Suspiros de alivio en Palacio Nacional y reservas entre las filas de colectivos de víctimas. Tras cuatro días de reunión con autoridades y familiares, el Alto Comisionado de las Naciones Unidas para los Derechos Humanos, Volker Türk, reconoció este miércoles la «voluntad» del Estado mexicano para abordar la crisis de desapariciones, pero no escondió su preocupación por la magnitud del problema.
En una rueda de prensa, Türk dijo: «Yo me he visto alentado por lo que escuché por parte del Gobierno», y confirmó que ofreció la asistencia técnica y acompañamiento de la Oficina del Alto Comisionado. El funcionario se reunió con la presidenta Claudia Sheinbaum, la fiscal general Ernestina Godoy, los 32 fiscales estatales, el presidente de la Suprema Corte de Justicia de la Nación y senadores, además de encuentros con colectivos de familiares.
No obstante, el mensaje del Alto Comisionado fue de doble filo: reconoció avances institucionales, pero calificó la situación de desapariciones como grave. Según registros oficiales y organizaciones civiles, México acumula ya más de cien mil personas reportadas como desaparecidas o no localizadas, un número que convierte el fenómeno en una crisis humanitaria con ramificaciones sociales, económicas y políticas.
La visita de Türk ocurre en un contexto tenso. Hace semanas, organismos internacionales y comités especializados han aumentado la presión sobre México. Aunque el Alto Comisionado evitó criticar públicamente a la administración y no mencionó por extenso el reciente llamado conocido como «Artículo 34» que podría llevar el asunto ante la Asamblea General de la ONU, su presencia y oferta de apoyo elevan la expectativa de medidas concretas.
Qué reconoció y qué exigieron los colectivos
- Reconocimiento gubernamental: Türk valoró iniciativas como la creación y fortalecimiento de unidades de búsqueda, la modernización de bases de datos y algunos avances legales. Señaló disposición al diálogo con familias de víctimas.
- Demandas de resultados: Colectivos y ONG recordaron que la voluntad no es suficiente: exigen búsquedas efectivas, mayor presupuesto, peritajes independientes, acceso oportuno a archivos forenses y respuestas sobre paraderos.
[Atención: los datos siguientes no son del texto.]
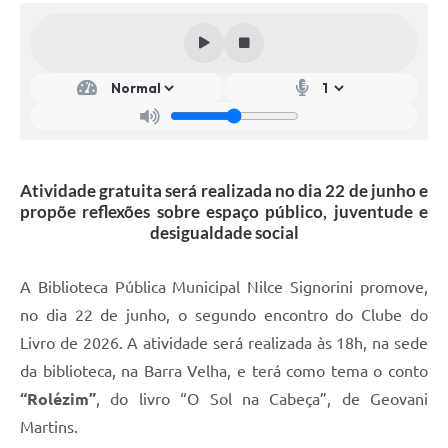
Atividade gratuita será realizada no dia 22 de junho e
propõe reflexões sobre espaço público, juventude e
desigualdade social
A Biblioteca Pública Municipal Nilce Signorini promove,
no dia 22 de junho, o segundo encontro do Clube do
Livro de 2026. A atividade será realizada às 18h, na sede
da biblioteca, na Barra Velha, e terá como tema o conto
“Rolézim”
, do livro “O Sol na Cabeça”, de Geovani
Martins.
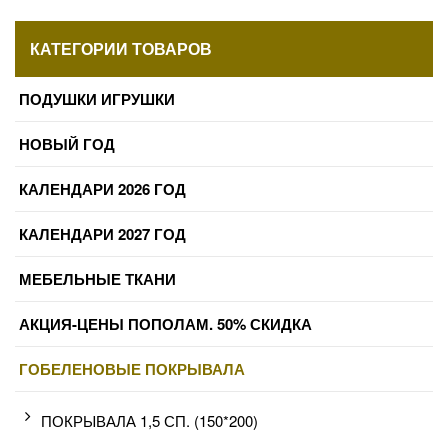
КАТЕГОРИИ ТОВАРОВ
ПОДУШКИ ИГРУШКИ
НОВЫЙ ГОД
КАЛЕНДАРИ 2026 ГОД
КАЛЕНДАРИ 2027 ГОД
МЕБЕЛЬНЫЕ ТКАНИ
АКЦИЯ-ЦЕНЫ ПОПОЛАМ. 50% СКИДКА
ГОБЕЛЕНОВЫЕ ПОКРЫВАЛА
ПОКРЫВАЛА 1,5 СП. (150*200)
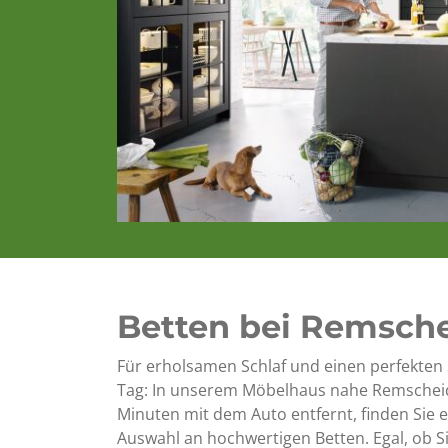
Betten bei Remsch
Für erholsamen Schlaf und einen perfekten 
Tag: In unserem Möbelhaus nahe Remscheid
Minuten mit dem Auto entfernt, finden Sie 
Auswahl an hochwertigen Betten. Egal, ob Si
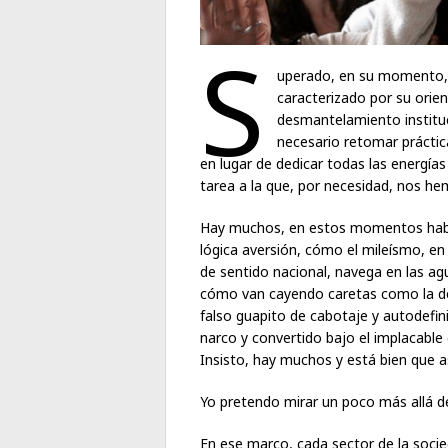
S
uperado, en su momento, el
caracterizado por su orient
desmantelamiento instituc
necesario retomar práctica
en lugar de dedicar todas las energía
tarea a la que, por necesidad, nos h
Hay muchos, en estos momentos habla
lógica aversión, cómo el mileísmo, en
de sentido nacional, navega en las agu
cómo van cayendo caretas como la de
falso guapito de cabotaje y autodefini
narco y convertido bajo el implacable 
Insisto, hay muchos y está bien que a
Yo pretendo mirar un poco más allá de
En ese marco, cada sector de la socie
- Preocupación por impunidad: La impunidad y la lentitud en las investigaciones siguen siendo las quejas más repetidas entre las víctimas.
Datos clave
| Indicador | Referencia |
|---|---|
| Personas desaparecidas registradas | Más de 100,000 según registros nacionales y conteos de organizaciones civiles |
| Autoridades con las que se reunió Türk | Presidencia, Fiscalía General, 32 fiscales estatales, SCJN y senadores |
| Oferta de la ONU | Asistencia técnica y acompañamiento de la Oficina del Alto Comisionado para los Derechos Humanos |
Impacto en la vida cotidiana
Para cientos de familias la denuncia no es abstracta: es la búsqueda diaria, el costo emocional y económico de recorrer fosas, hospitales y ministerios públicos. La percepción pública es mezcla de esperanza y escepticismo. Si el Estado cumple con la voluntad reconocida por la ONU, podrían acelerarse las búsquedas, mejorar la identificación forense y reducir la impunidad; si no, la situación seguirá generando más víctimas y heridas sociales profundas.
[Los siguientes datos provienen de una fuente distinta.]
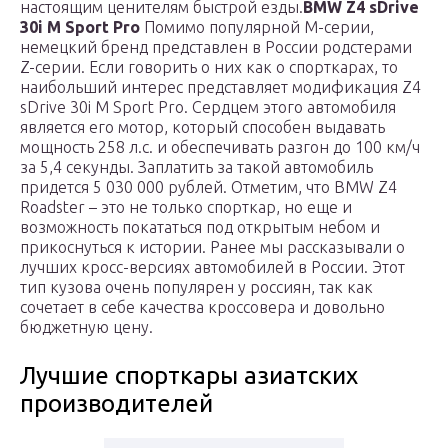
настоящим ценителям быстрой езды.
BMW Z4 sDrive
30i M Sport Pro
Помимо популярной M-серии,
немецкий бренд представлен в России родстерами
Z-серии. Если говорить о них как о спорткарах, то
наибольший интерес представляет модификация Z4
sDrive 30i M Sport Pro. Сердцем этого автомобиля
является его мотор, который способен выдавать
мощность 258 л.с. и обеспечивать разгон до 100 км/ч
за 5,4 секунды. Заплатить за такой автомобиль
придется 5 030 000 рублей. Отметим, что BMW Z4
Roadster – это не только спорткар, но еще и
возможность покататься под открытым небом и
прикоснуться к истории. Ранее мы рассказывали о
лучших кросс-версиях автомобилей в России. Этот
тип кузова очень популярен у россиян, так как
сочетает в себе качества кроссовера и довольно
бюджетную цену.
Лучшие спорткары азиатских
производителей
Qué falta y qué podría cambiar
- Financiamiento sostenido para las búsquedas y para los servicios forenses.
- Coordinación efectiva entre Fiscalía General, fiscalías estatales y comisiones de búsqueda.
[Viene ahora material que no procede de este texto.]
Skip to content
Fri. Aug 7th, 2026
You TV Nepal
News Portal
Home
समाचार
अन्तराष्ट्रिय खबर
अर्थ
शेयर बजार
- Transparencia y acceso real a la información para las familias.
- Mecanismos de rendición de cuentas para evitar que los avances queden en promesas.
El gesto del Alto Comisionado —reconocer la voluntad y ofrecer ayuda— es un balón de oxígeno político para el gobierno federal. Pero las víctimas piden algo más duro que oxígeno: pruebas, resultados y justicia. La visita de Türk abre una ventana, pero la sociedad y las organizaciones tendrán que empujar para que no se cierre sin cambios reales.
Lo que queda por ver
En los próximos meses habrá que observar si las ofertas de cooperación se traducen en planes claros, recursos y políticas con metas medibles. La ONU estará vigilante y las familias también. Entre la voluntad y la realidad media un camino de acciones y resultados, y México enfrenta la prueba de convertir el reconocimiento internacional en búsquedas cumplidas y en respuestas para quienes aún no tienen nombre en la mesa familiar.